→ **Task statement**
This calls for a word-for-word copy of all the data, with each picture removed.
+-------+
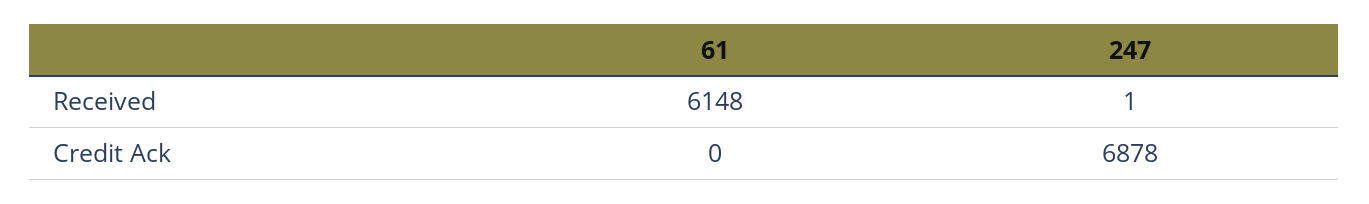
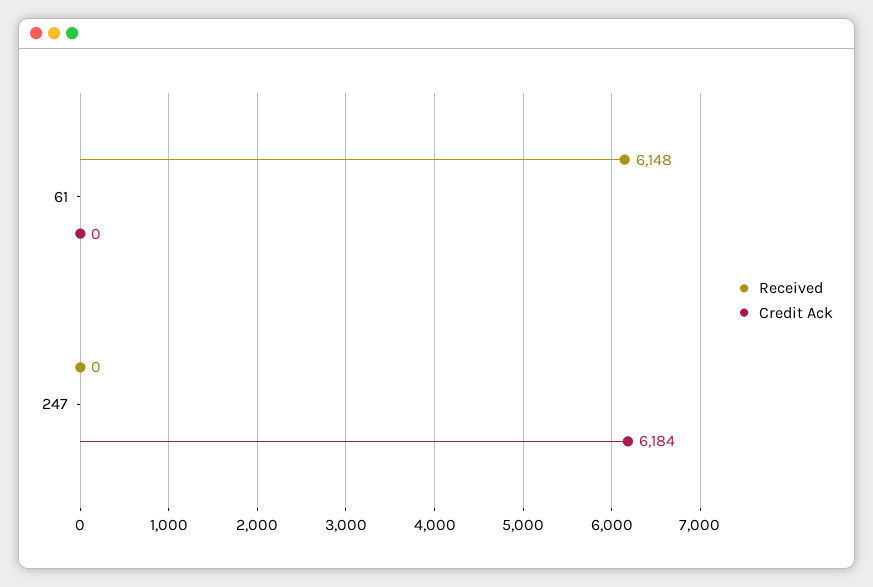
  {
    "Received": {
      "61": 6148,
-     "247": 1
+     "247": 0
    },
    "Credit Ack": {
      "61": 0,
-     "247": 6878
+     "247": 6184
    }
  }

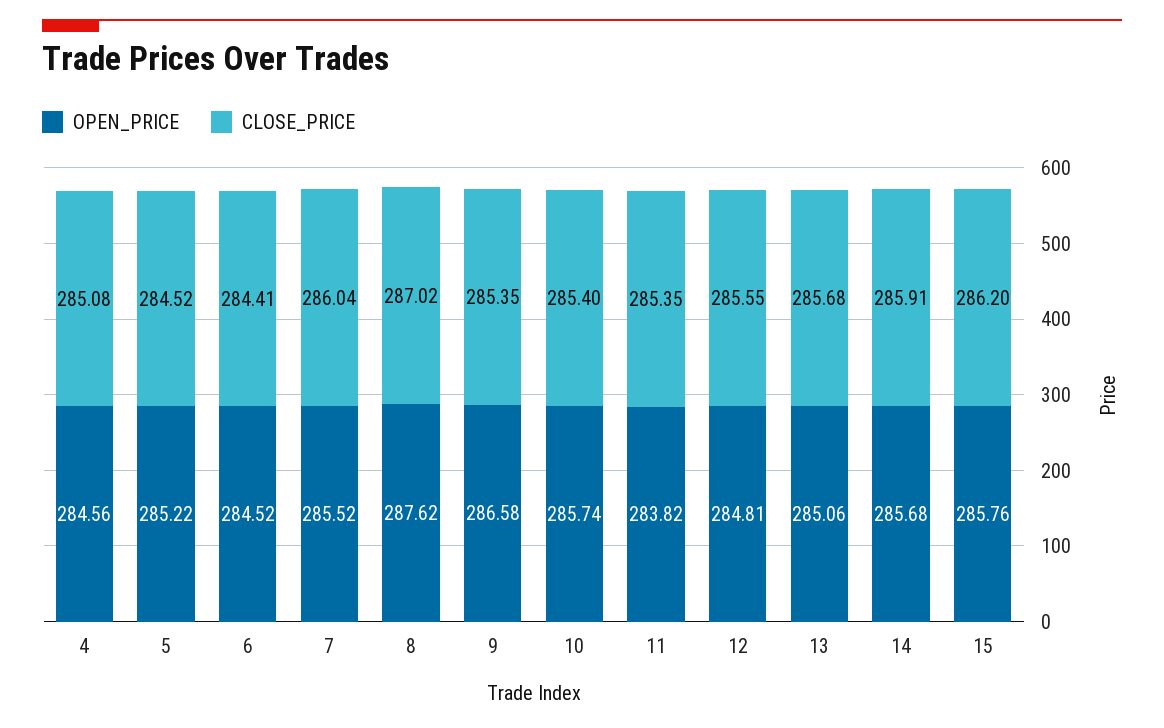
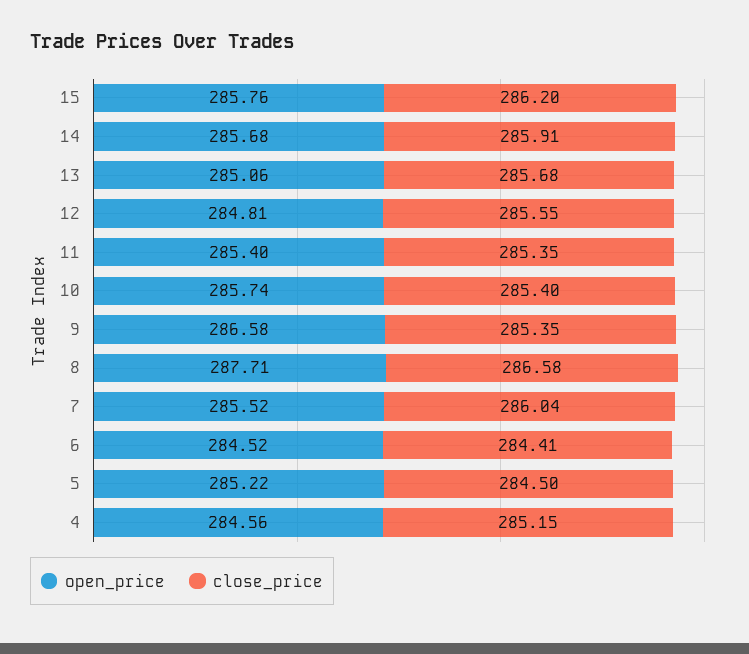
  {
    "OPEN_PRICE": {
      "4": 284.56,
      "5": 285.22,
      "6": 284.52,
      "7": 285.52,
-     "8": 287.62,
+     "8": 287.71,
      "9": 286.58,
      "10": 285.74,
-     "11": 283.82,
+     "11": 285.4,
      "12": 284.81,
      "13": 285.06,
      "14": 285.68,
      "15": 285.76
    },
    "CLOSE_PRICE": {
-     "4": 285.08,
+     "4": 285.15,
-     "5": 284.52,
+     "5": 284.5,
      "6": 284.41,
      "7": 286.04,
-     "8": 287.02,
+     "8": 286.58,
      "9": 285.35,
      "10": 285.4,
      "11": 285.35,
      "12": 285.55,
      "13": 285.68,
      "14": 285.91,
      "15": 286.2
    }
  }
+-------+
→ **Written solution**
  {
    "Received": {
      "61": 6148,
-     "247": 1
+     "247": 0
    },
    "Credit Ack": {
      "61": 0,
-     "247": 6878
+     "247": 6184
    }
  }

  {
    "OPEN_PRICE": {
      "4": 284.56,
      "5": 285.22,
      "6": 284.52,
      "7": 285.52,
-     "8": 287.62,
+     "8": 287.71,
      "9": 286.58,
      "10": 285.74,
-     "11": 283.82,
+     "11": 285.4,
      "12": 284.81,
      "13": 285.06,
      "14": 285.68,
      "15": 285.76
    },
    "CLOSE_PRICE": {
-     "4": 285.08,
+     "4": 285.15,
-     "5": 284.52,
+     "5": 284.5,
      "6": 284.41,
      "7": 286.04,
-     "8": 287.02,
+     "8": 286.58,
      "9": 285.35,
      "10": 285.4,
      "11": 285.35,
      "12": 285.55,
      "13": 285.68,
      "14": 285.91,
      "15": 286.2
    }
  }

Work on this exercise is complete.